Ben took part in a lesson designed by Paddington Academy's Business Studies teacher to raise awareness of the EU referendum and gave the students a chance to practise their presenting skills.
First, Ben asked the students to list the qualities they think a good presenter should possess, and discuss how they think a good chair would conduct an interview or debate. The Paddington Academy Business students came up with fantastic suggestions, listing qualities like articulation, confidence, and projection as signs of a good presenter.
Ben also offered his own presenting tips to the class:
It's not about you
As a presenter, it's important to acknowledge that it's always about your guests. Ben stressed that the objective of presenting is not to steal the limelight. Viewers are watching and listening because they want to hear from a variety of voices, not just you.
The importance of impartiality
Leading on from the point above, Ben pointed out that the BBC pride themselves on being impartial. Viewers don't want to hear the presenter's opinion, they want to hear from the industry experts. The aim is to present a balanced view and avoid personal bias.

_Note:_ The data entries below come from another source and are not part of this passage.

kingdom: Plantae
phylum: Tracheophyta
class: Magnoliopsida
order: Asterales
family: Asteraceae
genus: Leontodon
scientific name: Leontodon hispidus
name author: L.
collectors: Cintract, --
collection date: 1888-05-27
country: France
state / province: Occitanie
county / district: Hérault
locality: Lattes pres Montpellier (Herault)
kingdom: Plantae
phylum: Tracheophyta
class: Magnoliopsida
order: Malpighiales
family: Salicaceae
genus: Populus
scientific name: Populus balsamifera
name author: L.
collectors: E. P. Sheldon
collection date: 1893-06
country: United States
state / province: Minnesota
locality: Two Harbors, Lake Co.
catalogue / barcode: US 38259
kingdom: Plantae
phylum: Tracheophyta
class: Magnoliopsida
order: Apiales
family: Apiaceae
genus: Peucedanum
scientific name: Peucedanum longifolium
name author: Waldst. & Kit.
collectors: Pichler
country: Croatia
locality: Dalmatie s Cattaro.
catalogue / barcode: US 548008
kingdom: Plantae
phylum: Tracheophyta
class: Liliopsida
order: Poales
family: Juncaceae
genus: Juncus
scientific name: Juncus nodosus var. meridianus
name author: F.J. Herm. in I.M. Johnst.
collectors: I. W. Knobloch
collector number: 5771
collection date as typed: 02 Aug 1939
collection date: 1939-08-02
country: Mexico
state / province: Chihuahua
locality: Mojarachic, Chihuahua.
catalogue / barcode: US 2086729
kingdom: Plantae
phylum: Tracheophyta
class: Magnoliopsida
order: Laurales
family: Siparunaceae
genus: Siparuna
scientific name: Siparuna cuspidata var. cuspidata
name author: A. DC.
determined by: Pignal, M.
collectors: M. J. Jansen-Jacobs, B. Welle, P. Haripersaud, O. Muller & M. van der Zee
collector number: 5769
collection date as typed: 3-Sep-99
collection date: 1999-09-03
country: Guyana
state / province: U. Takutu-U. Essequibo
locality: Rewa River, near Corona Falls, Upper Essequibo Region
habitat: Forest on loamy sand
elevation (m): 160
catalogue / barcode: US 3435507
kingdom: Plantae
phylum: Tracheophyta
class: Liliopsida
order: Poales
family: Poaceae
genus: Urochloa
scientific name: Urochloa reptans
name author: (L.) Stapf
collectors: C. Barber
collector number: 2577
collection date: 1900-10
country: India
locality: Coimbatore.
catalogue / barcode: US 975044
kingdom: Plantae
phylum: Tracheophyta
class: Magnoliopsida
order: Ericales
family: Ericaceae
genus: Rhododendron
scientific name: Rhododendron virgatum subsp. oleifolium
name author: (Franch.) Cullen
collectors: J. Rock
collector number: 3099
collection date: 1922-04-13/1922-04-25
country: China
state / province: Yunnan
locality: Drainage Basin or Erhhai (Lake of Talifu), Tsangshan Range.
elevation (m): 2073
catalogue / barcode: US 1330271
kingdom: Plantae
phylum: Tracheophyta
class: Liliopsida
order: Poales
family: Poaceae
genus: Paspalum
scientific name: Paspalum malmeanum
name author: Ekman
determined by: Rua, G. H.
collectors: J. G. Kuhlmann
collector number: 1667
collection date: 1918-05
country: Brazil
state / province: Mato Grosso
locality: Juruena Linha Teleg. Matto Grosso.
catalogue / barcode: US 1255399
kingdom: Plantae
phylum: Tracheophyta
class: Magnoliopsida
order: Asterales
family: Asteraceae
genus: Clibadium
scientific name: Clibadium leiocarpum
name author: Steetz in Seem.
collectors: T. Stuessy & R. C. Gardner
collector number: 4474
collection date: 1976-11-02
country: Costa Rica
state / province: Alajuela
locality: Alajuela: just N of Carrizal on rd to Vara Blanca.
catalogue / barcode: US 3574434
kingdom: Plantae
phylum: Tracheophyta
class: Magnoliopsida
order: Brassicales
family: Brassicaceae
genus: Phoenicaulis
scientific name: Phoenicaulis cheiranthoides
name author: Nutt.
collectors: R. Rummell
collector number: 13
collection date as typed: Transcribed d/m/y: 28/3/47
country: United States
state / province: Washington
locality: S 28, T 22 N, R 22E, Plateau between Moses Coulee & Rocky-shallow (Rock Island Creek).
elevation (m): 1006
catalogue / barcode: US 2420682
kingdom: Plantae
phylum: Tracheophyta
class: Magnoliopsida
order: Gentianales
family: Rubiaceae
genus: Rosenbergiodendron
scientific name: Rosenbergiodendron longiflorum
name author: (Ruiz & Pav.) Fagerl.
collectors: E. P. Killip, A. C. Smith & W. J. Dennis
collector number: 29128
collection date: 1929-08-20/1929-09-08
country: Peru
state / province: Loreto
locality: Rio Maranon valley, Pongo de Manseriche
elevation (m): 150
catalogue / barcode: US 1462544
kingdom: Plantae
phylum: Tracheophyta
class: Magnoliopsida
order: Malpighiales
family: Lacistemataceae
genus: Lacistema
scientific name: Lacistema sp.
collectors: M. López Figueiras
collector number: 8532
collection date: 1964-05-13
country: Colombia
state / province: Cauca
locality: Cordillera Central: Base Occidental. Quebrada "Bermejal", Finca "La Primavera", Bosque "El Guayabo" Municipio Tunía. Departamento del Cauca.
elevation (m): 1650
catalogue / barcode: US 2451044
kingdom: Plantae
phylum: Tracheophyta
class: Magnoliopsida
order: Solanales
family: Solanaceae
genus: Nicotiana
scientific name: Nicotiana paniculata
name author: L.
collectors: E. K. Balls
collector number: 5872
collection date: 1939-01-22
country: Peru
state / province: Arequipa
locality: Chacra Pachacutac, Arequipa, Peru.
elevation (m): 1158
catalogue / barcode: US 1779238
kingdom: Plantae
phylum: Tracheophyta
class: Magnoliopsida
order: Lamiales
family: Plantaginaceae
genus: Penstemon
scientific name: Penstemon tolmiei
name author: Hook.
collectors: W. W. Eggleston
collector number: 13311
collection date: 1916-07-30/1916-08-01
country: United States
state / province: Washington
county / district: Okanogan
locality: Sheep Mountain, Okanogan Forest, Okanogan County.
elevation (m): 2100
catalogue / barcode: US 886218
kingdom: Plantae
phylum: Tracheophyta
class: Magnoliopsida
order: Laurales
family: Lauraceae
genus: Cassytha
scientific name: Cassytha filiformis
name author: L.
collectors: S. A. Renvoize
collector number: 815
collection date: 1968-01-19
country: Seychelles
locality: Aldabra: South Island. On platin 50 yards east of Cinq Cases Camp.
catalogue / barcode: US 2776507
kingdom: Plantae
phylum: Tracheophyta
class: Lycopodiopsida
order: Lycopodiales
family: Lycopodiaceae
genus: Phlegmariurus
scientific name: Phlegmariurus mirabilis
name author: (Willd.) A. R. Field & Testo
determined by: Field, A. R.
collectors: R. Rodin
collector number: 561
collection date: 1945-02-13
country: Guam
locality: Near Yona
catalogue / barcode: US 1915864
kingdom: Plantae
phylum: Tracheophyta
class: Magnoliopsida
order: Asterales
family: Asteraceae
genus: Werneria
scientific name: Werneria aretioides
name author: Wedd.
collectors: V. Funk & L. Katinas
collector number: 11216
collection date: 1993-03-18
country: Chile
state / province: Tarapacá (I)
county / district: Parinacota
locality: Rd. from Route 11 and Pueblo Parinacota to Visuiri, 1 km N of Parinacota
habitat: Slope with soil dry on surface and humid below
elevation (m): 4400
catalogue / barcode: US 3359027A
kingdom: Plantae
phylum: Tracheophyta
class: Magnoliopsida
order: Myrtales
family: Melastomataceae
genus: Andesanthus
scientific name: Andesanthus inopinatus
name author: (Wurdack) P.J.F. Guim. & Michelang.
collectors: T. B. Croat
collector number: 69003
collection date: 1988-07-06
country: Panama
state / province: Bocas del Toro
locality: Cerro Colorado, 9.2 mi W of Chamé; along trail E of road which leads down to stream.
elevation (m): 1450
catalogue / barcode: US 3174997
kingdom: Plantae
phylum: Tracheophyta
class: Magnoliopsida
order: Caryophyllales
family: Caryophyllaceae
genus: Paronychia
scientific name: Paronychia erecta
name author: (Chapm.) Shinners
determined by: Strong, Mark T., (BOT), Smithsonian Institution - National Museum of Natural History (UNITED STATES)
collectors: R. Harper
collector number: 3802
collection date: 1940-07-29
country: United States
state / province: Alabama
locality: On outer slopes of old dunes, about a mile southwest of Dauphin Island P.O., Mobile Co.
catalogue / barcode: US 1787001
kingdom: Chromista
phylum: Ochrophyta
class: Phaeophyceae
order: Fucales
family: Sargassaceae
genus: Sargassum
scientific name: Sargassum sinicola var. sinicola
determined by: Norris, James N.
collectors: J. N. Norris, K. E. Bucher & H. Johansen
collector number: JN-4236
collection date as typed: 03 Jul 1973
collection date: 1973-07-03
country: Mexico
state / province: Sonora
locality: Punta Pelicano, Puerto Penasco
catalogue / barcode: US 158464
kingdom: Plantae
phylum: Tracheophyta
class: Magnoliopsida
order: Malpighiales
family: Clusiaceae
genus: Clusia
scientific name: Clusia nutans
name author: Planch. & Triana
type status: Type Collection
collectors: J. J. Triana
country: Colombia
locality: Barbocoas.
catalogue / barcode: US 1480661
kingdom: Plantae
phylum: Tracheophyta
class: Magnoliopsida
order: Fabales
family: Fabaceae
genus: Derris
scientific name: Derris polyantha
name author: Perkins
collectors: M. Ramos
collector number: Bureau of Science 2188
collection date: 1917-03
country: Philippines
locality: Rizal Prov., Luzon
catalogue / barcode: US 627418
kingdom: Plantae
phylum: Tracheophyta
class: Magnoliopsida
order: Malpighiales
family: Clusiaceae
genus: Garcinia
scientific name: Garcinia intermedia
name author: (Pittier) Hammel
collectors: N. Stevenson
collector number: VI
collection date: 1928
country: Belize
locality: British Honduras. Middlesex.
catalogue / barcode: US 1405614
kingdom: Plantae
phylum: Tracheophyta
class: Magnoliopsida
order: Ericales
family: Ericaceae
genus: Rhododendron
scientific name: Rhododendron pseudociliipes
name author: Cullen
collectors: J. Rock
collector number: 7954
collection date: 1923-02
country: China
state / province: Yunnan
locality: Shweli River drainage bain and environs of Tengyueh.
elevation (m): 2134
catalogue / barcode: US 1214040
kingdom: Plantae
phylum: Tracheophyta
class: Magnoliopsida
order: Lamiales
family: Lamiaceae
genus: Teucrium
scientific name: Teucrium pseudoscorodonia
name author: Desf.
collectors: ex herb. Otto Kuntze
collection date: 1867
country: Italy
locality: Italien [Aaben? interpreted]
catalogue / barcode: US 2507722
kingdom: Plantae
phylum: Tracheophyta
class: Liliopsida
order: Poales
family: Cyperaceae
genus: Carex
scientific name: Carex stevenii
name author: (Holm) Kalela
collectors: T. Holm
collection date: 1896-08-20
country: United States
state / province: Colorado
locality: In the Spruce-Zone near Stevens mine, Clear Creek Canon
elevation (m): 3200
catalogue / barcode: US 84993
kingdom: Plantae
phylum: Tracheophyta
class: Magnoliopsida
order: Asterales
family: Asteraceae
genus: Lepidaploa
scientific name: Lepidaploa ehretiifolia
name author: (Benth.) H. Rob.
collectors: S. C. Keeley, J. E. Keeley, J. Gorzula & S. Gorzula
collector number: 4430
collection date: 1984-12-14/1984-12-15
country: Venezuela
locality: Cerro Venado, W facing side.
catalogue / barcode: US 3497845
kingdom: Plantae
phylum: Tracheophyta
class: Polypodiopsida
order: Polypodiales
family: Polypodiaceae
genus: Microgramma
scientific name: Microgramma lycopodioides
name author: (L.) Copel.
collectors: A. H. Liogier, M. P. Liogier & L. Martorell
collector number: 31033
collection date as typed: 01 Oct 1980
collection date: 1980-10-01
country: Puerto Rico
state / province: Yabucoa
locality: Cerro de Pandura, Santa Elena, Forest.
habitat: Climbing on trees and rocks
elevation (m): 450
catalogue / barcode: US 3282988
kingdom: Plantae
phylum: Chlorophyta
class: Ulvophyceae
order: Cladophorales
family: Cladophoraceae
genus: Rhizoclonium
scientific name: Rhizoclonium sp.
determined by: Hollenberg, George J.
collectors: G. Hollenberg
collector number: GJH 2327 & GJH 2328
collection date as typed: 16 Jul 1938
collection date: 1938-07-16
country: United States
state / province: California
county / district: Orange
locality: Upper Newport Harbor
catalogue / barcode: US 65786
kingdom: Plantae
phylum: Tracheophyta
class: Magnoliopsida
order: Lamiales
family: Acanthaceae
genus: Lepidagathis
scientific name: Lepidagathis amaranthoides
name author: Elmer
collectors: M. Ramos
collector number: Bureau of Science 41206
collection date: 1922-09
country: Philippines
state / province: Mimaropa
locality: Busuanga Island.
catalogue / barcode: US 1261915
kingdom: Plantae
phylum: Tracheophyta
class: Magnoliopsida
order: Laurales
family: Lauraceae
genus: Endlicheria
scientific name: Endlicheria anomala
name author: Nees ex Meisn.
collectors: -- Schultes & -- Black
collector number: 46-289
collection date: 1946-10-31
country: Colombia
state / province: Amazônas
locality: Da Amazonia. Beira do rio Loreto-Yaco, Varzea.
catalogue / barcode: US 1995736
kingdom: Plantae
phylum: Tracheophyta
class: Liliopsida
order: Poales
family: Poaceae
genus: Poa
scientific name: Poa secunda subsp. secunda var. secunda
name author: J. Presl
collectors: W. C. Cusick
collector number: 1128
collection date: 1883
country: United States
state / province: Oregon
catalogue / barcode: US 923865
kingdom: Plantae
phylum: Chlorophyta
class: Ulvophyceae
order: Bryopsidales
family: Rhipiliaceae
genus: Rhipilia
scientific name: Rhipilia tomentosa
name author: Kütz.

Ben and the students discussed presentation styles, and compared those of Fox News reporters with the BBC. It was an interesting discussion, as it gave the students a window into how news reporters can influence public perception.
Presenters are facilitators
A good presenter can facilitate an interesting and engaging debate, give equal opportunity to her guests, and present a balanced view within a short time frame. Therefore, a good presenter needs to ask open questions and allow her guests to make their point, whilst keeping the debate contained within a tight time schedule.
Practising their Skills
To apply their new skills, the GCSE students brainstormed the arguments for and against 'Brexit' in the pending EU referendum, focusing on areas such as business, immigration, economy and sovereignty. In groups of three, students were tasked with scripting the most compelling arguments for both sides and to present their findings in a mini-debate. Within their groups, one student would argue for, one against, and a third would introduce and moderate the debate.
The GCSE students presented their debates to the rest of the class, and received feedback from Ben on the clarity of their arguments. One student who participated in the day said, "I learnt a lot of good ways to prepare myself when speaking in front of a people and sounding really confident!"
Finally, Ben opened up a Q&A session to the Business Studies students, and tackled some great questions:
"Do you think we should leave the EU?" - great question from the Business students who were intrigued to hear Ben's personal opinion after all that talk about impartiality!
"What qualifications do you need to work for the BBC as a presenter or a journalist?" It was lovely to see that Ben had inspired some of the students to consider a career in journalism! Ben explained that he pursued his passion for business rather than studying journalism or media studies. He also said that he is living proof that anyone can start at the bottom and work their way to the top.
"Can you arrange a trip for us to visit your studios?" Another wonderfully resourceful question, and if the answer is "yes," I hope the Tutorfair Foundation team get to tag along!
Ben Thompson was a truly inspiring guest, and the debate was a fantastic way to bring current events to the classroom and discuss politics interactively. Thank you, Ben!